In the 1970s, he went to college in the US and studied international relations and political science at San Francisco State University. Afterward, he earned a Ph.D. in peace and conflict studies in the UK.

As a politician and a senior member in the Fatah movement, he became a close aide to the late Palestinian leader and president, Yasser Arafat, and later served in a similar capacity with the current President Mahmoud Abbas.

Most prominent role as chief negotiator

In 1991 he was part of the Palestinian delegation to the Madrid Peace Conference. But the breakthrough came with the Oslo Peace Accords in the mid-'90s. Erekat became the PLO's chief negotiator, a role he stayed on even when the peace process gradually began to fail.

Subsequently, he was always there: During negotiations with Israel at Camp David, in the US, in 2000; in Taba, Egypt, in 2001; and in the many other attempts to restart the peace process. Most likely, he is one of the few Palestinian leaders who has spent the most time at the table with his Israeli counterparts.

In a recent interview with DW about Israel's controversial annexation plans of parts of the occupied West Bank, Erekat reflected on his role as negotiator. "I come from the Jordan Valley. I told Palestinians, once you recognize Israel, once you renounce violence, once you sit and negotiate, you will have an independent state. And now Netanyahu is coming up with a map to annex 94% of my constituency," said Erekat, referring to the Jordan Valley, Jericho.

"Do you think I can leave the house to face my people, my constituents, who believed in me?" he said, adding, "I am going to be quarantined politically for the rest of my life. I'll be used as an example in books, lectures and in children's books. So, do you think there will be a Palestinian in the next hundred years who will sit with the Israelis and repeat what I did?" 

Overshadowed legacy: Failure of peace talks

His passing comes at a time when Palestinians are left without a foreseeable prospect of any solution — especially in light of the difficult relationship they have with the current US administration.

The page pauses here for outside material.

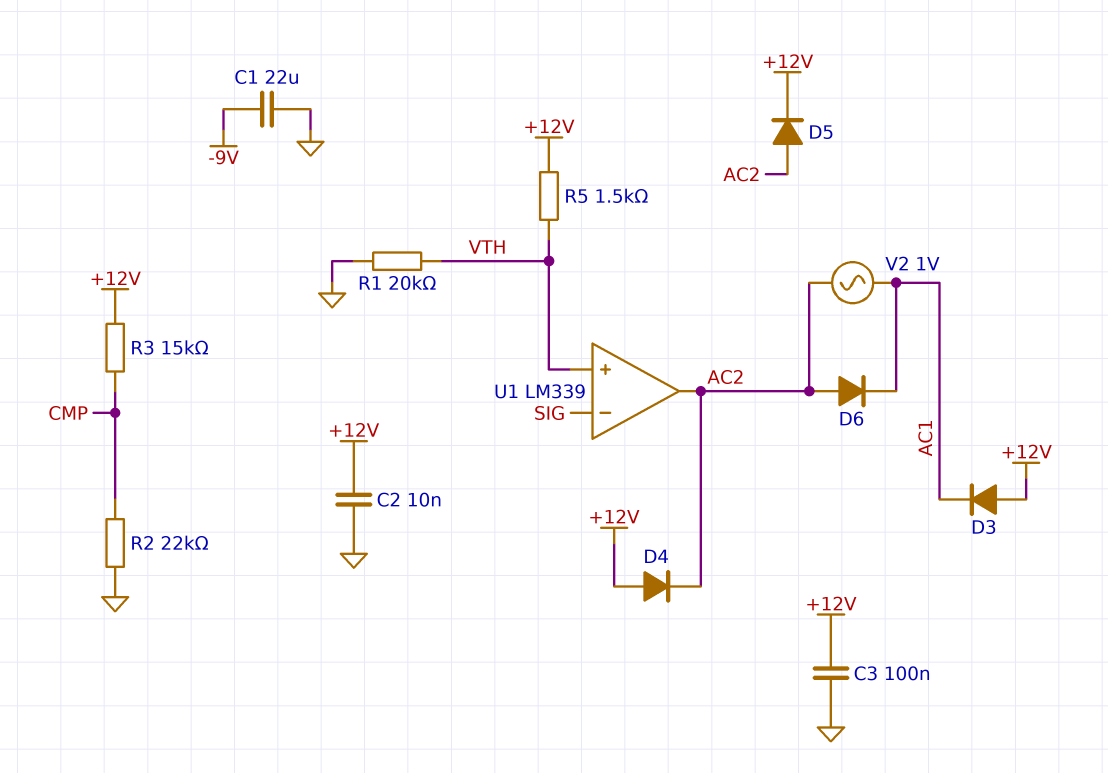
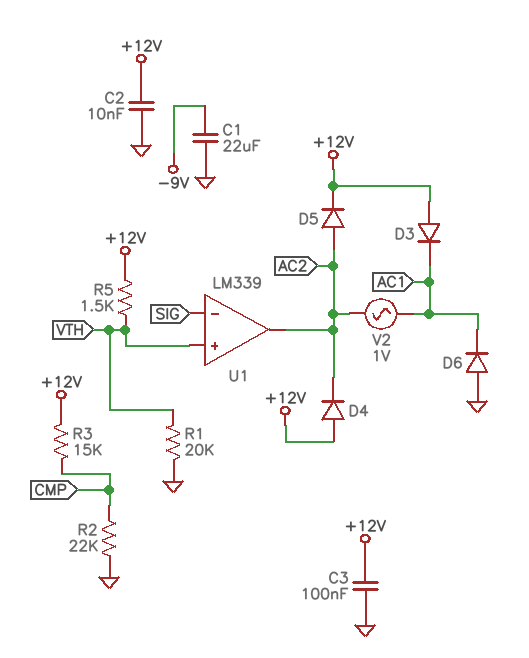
D6: diode (A AC2, K AC1) -> diode (A GND, K AC1)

They have practically cut diplomatic relations with Washington after President Donald Trump recognized Jerusalem as Israel's capital by the end of 2017. At the beginning of 2020, a new US peace plan dubbed "vision for peace" and also known as "deal of the century," further strained relations with Palestinians for being seen as favoring Israel.

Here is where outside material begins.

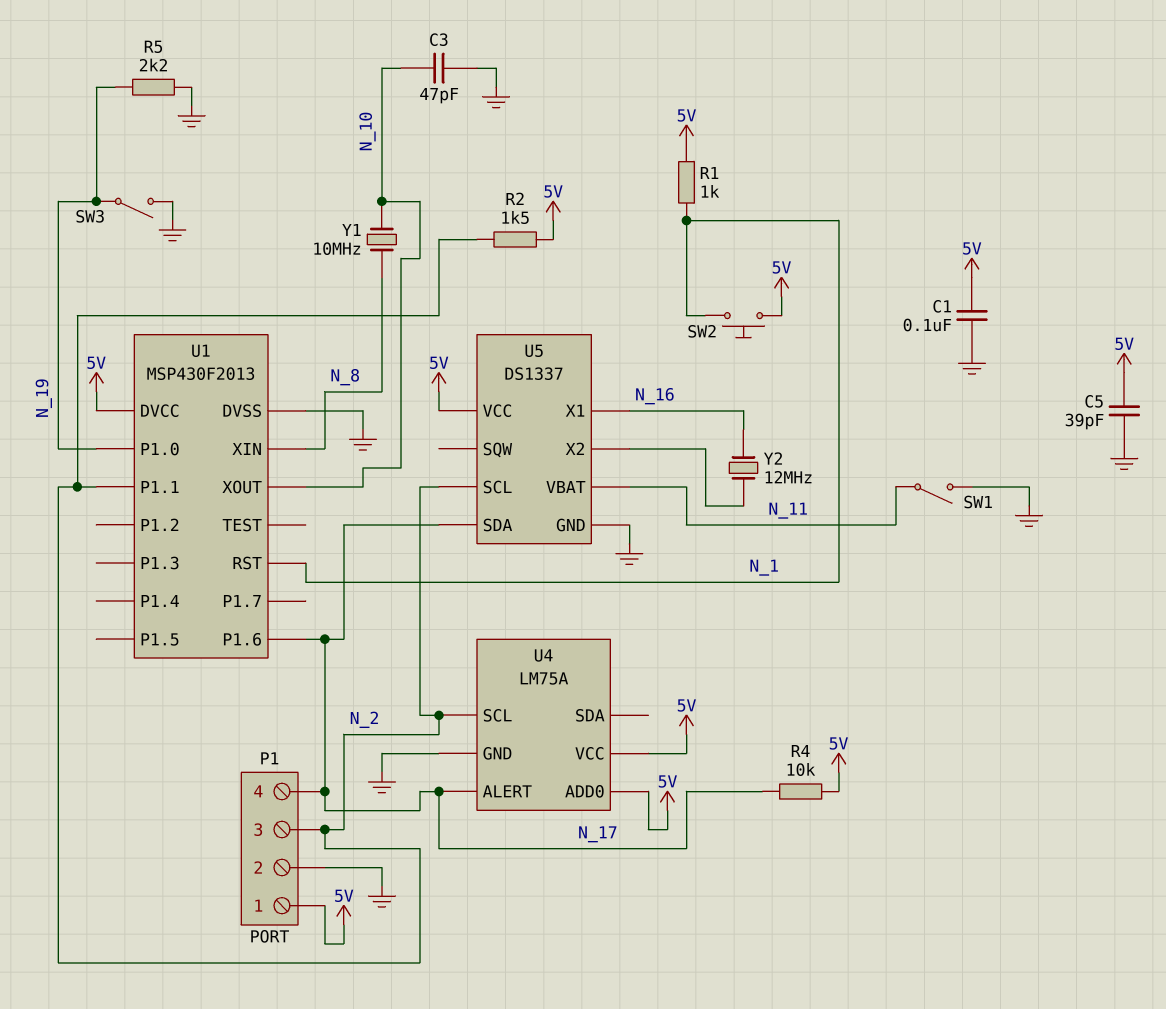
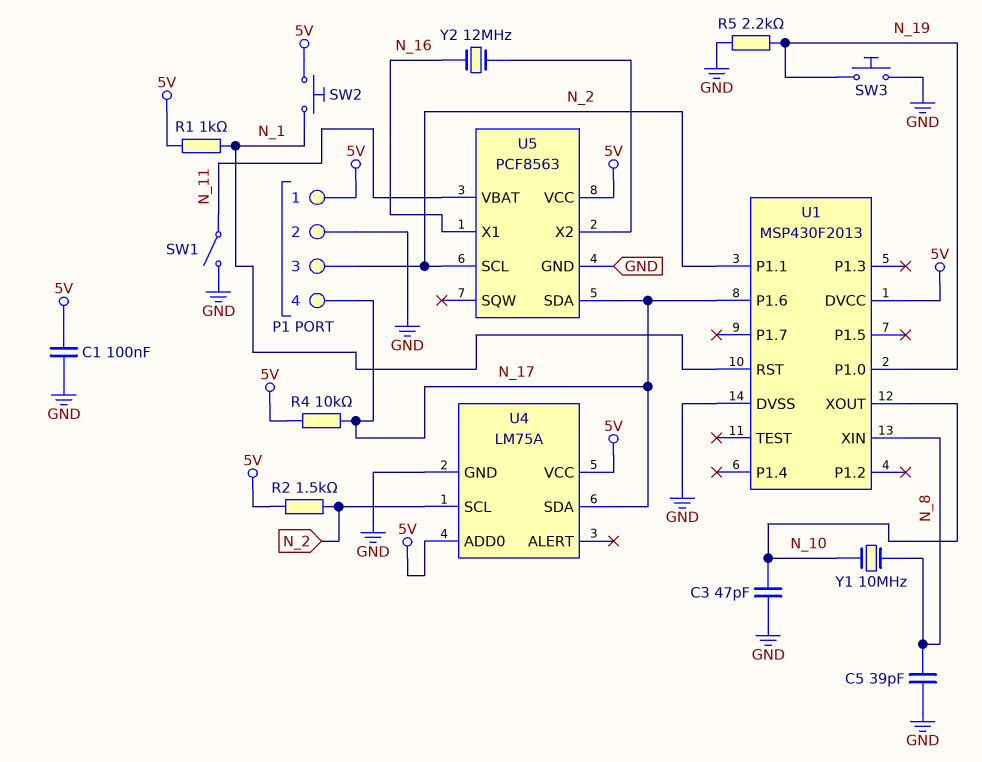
C5: 39pF (5V, GND) -> 39pF (GND, N_8)
SW3: switch (GND, N_19) -> button (GND, N_19)
U4 pin ALERT: N_17 -> none
U4 pin SDA: none -> N_17
U5: DS1337 -> PCF8563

"It's a game-changer: They want to cancel all agreements signed, they want to cancel the terms of reference, international law, resolutions of the UN Security Council and General assembly and dictate a solution," Erekat said in a DW interview.

Illustrating disappointment, he said, "I have done my best to achieve peace with Israel, but there came a prime minister in Israel and a president of the United States who torpedoed every effort to achieve peace between Israelis and Palestinians," referring to what he hoped would be more equitable than what the US plan proposed.

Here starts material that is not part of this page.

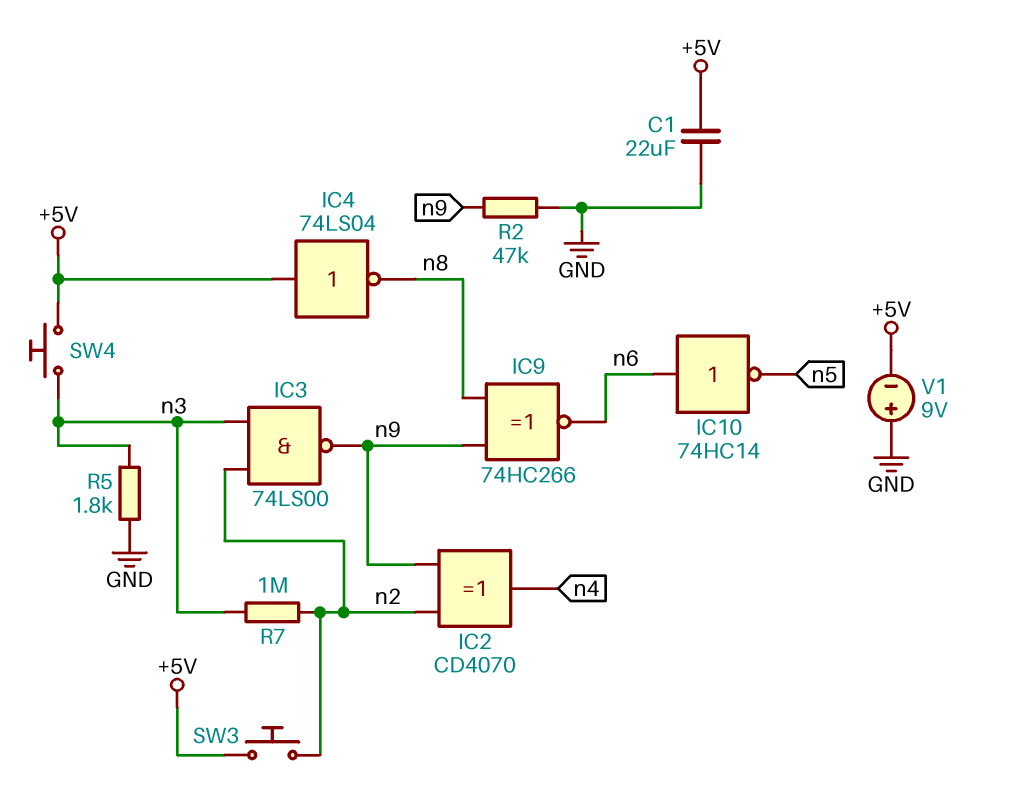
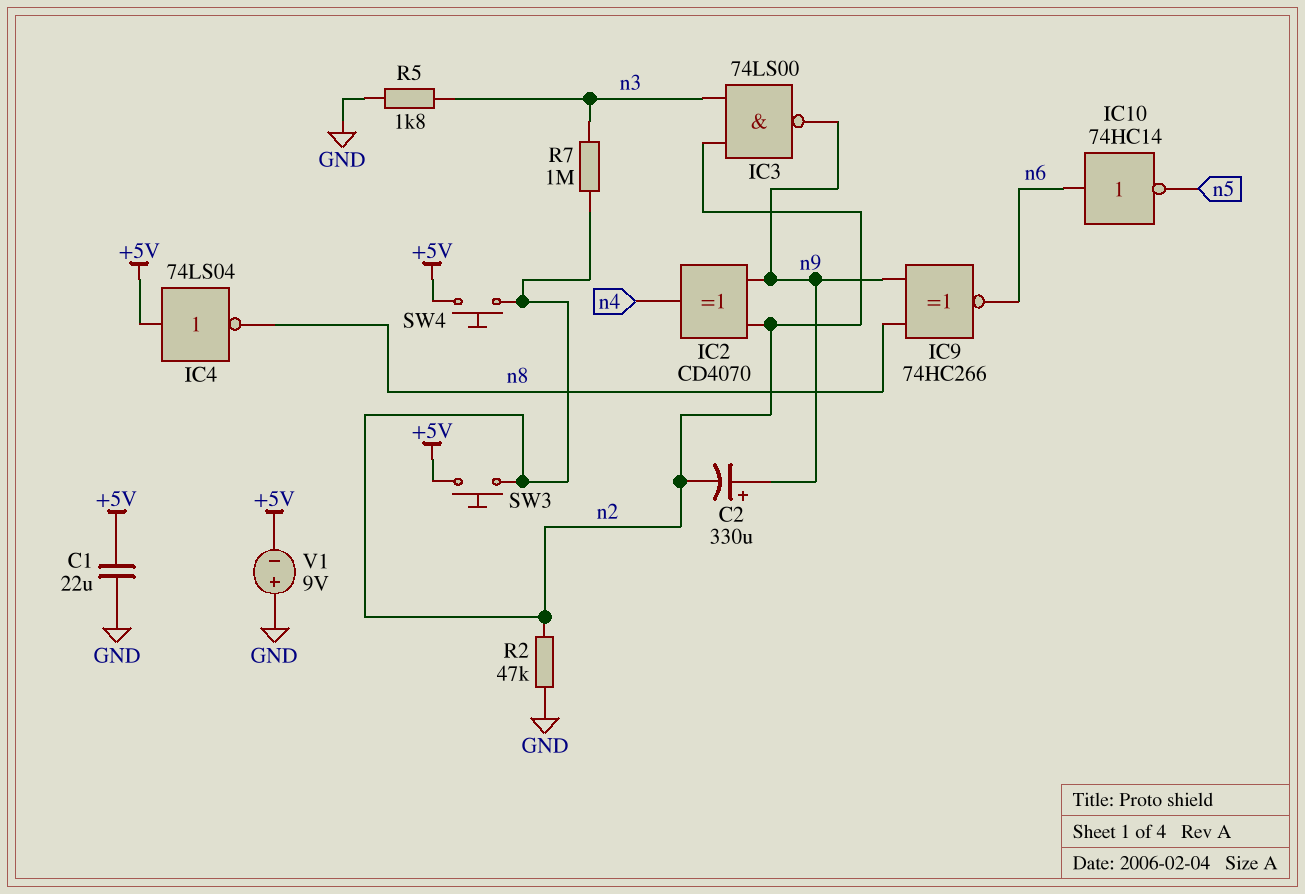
C2: none -> 330uF (plus n9, minus n2)
R2: 47k (GND, n9) -> 47k (GND, n2)
SW4: button (+5V, n3) -> button (+5V, n2)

Erekat was no stranger to controversy. In 2011, the release of the "Palestine Papers" by the Qatar-based broadcaster Al Jazeera exposed details of negotiations with his Israeli counterparts.

In light of a harsh backlash among the Palestinian public, he resigned from his post as a chief negotiator — albeit only for a short time — as it is believed he was requested to return by the Palestinian leadership.

And, like other Palestinian politicians of his generation, he came under increasing criticism by the general public for having been unable to find a solution to the conflict. In the 1990s, many Palestinians considered the Oslo-Accords and subsequent peace arrangements to be an achievement.

Today, these agreements mostly stand for the Palestinian leadership's failure to establish a sovereign Palestinian state, end Israeli occupation, and the perceived worsening of the overall situation.

Saeb Erekat, who has been described by those who met and worked with him as cordial and engaging, had been hampered by serious health issues in recent years. Nevertheless, he continued to appear in public and remained determined that only a fair and a just two-state solution would bring about peace between Israelis and Palestinians.